Iano Tamar n'a peut être pas l'ampleur vocale que l'on pourrait attendre d'une reine et se laisse parfois submerger par l'orchestre. En revanche, la séduction de ce timbre pas assez sombre pour franchement l'identifier comme mezzo, mais aux aigus implacables, est un atout dont l'évolution vers les emplois plus dramatiques est digne d'intérêt .
 
Vous connaissiez Dario Schumk ? Moi pas. Car nous avons découvert un ténor franc, viril, jamais en peine et se posant hardiment face à la salle. Si le timbre est relativement commun, le chanteur a donné l'impression d'un tel sens de l'anticipation musicale que rarement j'ai ressenti autant d'harmonie entre chant et discours orchestral.

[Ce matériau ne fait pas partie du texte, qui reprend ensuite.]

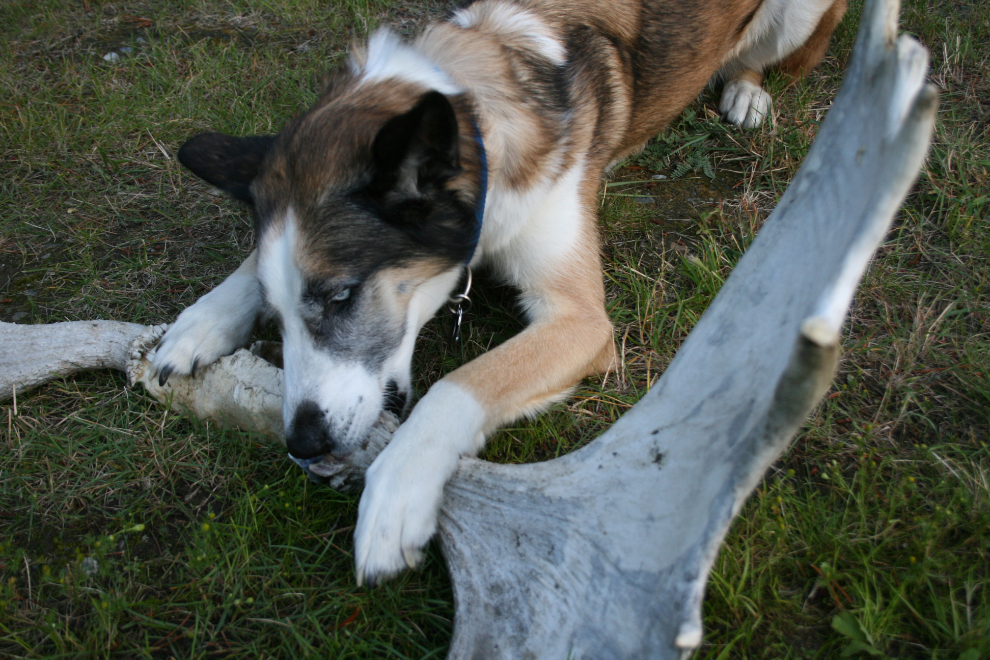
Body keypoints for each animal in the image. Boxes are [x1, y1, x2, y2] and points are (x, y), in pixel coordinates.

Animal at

Avec beaucoup de noblesse Giovanni Furlanetto oppose également un Talbot ferme et convaincant.
 
Et enfin, le suspens se lève sur le château de Fotheringhay. Ruth Ann Swenson illumine avec beaucoup de chaleur et de poésie la scène, mais quelques difficultés avec la partition sont visibles. L'auditoire paraît d'ailleurs plus exigeant avec elle qu'avec ses partenaires.
Les vocalises vertigineuses ne sont certes pas au rendez vous, cependant elle dégage une candeur qui n'en rabaisse que d'avantage l'esprit de son adversaire.
 
Bien entendu Evelino Pidó en fait un peu trop, danse même avec ses chanteurs au risque d'en fatiguer certains avec ses débordements d'énergie.
 
Alors s'il est vrai que la vérité tragique de l'oeuvre ne s'est pas invitée à cette soirée, la générosité de ces chanteurs tous excellents musiciens et leur plaisir d'être présent là face au public ont constitués un petit détournement de l'œuvre de Donizetti pour créer un vrai moment d'évasion.